§ Passage for review:
****************
The Organizational Development Muse

Dr. Mark L. Vincent's Blog

Principles for reasoned conversation. Can such an organizational leader be found?

Posted by Mark L. Vincent on Jul 7, 2014 6:00:00 AM

There seems no escape from the deep divides between urban/rural, republican/democrat, left/right and the HiRes-1radically different orientations they take with further fracturing issues such as immigration, gender identity, public education, and health care. Even more, the most articulate about their positions demand loyalty, supress reasoned discourse, discourage further learning and expect any additional evidence to support their pre-determined positions.

When civic, religious, business and governmental leaders embody these divisions, culture wars can become physical wars. I am old enough to remember the burning cities of the 1960s and hope never to see such a thing again--not because the disenfrachised are corralled and cannot assert their desires, but because we have become more aware, more just, more considerate and more neighborly.

I am a bible reader and recently came across something God said to the prophet Ezekiel--that he (God) was against the shepherds, meaning that the leaders of the people who were supposed to be shepherds of the sheep had actually become the chief predators. The divine word here was that God would effect a rescue of the people from their leaders. What does that say about a culture where its leaders are selfish predators rather than champions of the people? Are we becoming such a culture? Are we going even further and becoming citizen-predators of each other?

This past week's Supreme Court Hobby Lobby ruling and the absolute vitriol that results is a case and point. I bore witness to a great number of family and friends who either crowed or lashed out--claiming to be on God's side and demanding the right to be vindicated against the forces of darkness amassed against them--regardless of what side of the issues they embrace. More of this is coming with every subsequent law that is passed or regulation enacted.

Overwhelmed by such bullying anger I found myself reviewing the principles that guide how I want to thoughtfully respond to the important issues of the day, just in case someone shoves me to the wall (verbally or otherwise) and demands my opinion.

Yes, it happens! And increasingly so!

I find I have three choices in such an instance. I can lash out and fight in order to gain room to maneuver. I can pee my pants and cower in front of the bluster. Or, I can be true to myself and be thoughtful, even if the shouting increases and my voice gets drowned out. Once the heat passes, someone has to be sane and ready to build a new coalition that champions people.

I offer these principles as an invitation for you to surface your own and with them hope they will lead you to friendlier, more thoughtful and creative discourse rather than shouting, breast-thumping, and community destroying, spittle-dribbling invective. I intend to keep applying these to the way I operate in business, family, community and as a global citizen.
****************
§ Records shown:
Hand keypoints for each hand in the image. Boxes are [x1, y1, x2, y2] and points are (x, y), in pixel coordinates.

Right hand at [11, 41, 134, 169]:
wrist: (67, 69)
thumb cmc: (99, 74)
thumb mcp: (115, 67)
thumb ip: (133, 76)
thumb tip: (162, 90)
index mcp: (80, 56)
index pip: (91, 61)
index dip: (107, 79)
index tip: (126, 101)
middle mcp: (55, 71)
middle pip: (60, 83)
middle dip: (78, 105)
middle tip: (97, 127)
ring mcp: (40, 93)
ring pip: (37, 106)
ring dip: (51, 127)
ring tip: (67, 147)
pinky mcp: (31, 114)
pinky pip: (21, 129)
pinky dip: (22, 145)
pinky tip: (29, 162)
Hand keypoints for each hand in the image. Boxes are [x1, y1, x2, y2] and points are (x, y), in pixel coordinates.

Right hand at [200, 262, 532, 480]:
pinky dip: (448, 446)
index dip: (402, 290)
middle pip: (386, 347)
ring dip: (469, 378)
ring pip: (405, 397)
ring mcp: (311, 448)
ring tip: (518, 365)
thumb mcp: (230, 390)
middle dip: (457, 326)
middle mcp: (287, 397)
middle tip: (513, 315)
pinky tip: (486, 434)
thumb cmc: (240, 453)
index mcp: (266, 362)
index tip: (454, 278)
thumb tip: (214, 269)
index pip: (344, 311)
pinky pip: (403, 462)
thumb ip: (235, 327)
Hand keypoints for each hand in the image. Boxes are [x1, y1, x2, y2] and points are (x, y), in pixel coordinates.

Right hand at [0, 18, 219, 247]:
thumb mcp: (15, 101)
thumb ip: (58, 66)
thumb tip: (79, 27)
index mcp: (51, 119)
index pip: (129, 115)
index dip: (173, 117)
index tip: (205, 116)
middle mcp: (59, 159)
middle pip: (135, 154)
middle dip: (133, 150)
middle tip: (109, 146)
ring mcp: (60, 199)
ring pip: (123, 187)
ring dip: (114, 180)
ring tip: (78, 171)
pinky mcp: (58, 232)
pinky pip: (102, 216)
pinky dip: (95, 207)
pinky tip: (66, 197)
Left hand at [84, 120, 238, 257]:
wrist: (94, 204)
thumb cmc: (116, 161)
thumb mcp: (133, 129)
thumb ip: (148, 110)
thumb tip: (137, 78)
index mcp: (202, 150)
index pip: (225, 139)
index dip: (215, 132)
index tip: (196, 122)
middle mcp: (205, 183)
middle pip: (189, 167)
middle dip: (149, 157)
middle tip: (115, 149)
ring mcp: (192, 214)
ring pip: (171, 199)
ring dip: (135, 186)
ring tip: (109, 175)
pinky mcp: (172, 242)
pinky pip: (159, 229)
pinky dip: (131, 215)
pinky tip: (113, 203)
****************
§ Work request A: Which court ruling does the blog post on reasoned conversation cite as an example of the vitriol it describes?
§ Work request B: According to the blog post on reasoned conversation, why did the author begin reviewing the principles for responding to the important issues of the day? Explain in one to three sentences.
§ Work request C: Quote the blog post between "Dr. Mark L." and "their pre-determined positions.", inclusive.
The records come from a different source than the blog post.

§ Answer A: The Supreme Court's Hobby Lobby ruling.

§ Answer B: The author felt overwhelmed by bullying anger. The review was a way to be ready to respond thoughtfully in case someone shoved the author to the wall, verbally or otherwise, and demanded an opinion.

§ Answer C:
Dr. Mark L. Vincent's Blog

Principles for reasoned conversation. Can such an organizational leader be found?

Posted by Mark L. Vincent on Jul 7, 2014 6:00:00 AM

There seems no escape from the deep divides between urban/rural, republican/democrat, left/right and the HiRes-1radically different orientations they take with further fracturing issues such as immigration, gender identity, public education, and health care. Even more, the most articulate about their positions demand loyalty, supress reasoned discourse, discourage further learning and expect any additional evidence to support their pre-determined positions.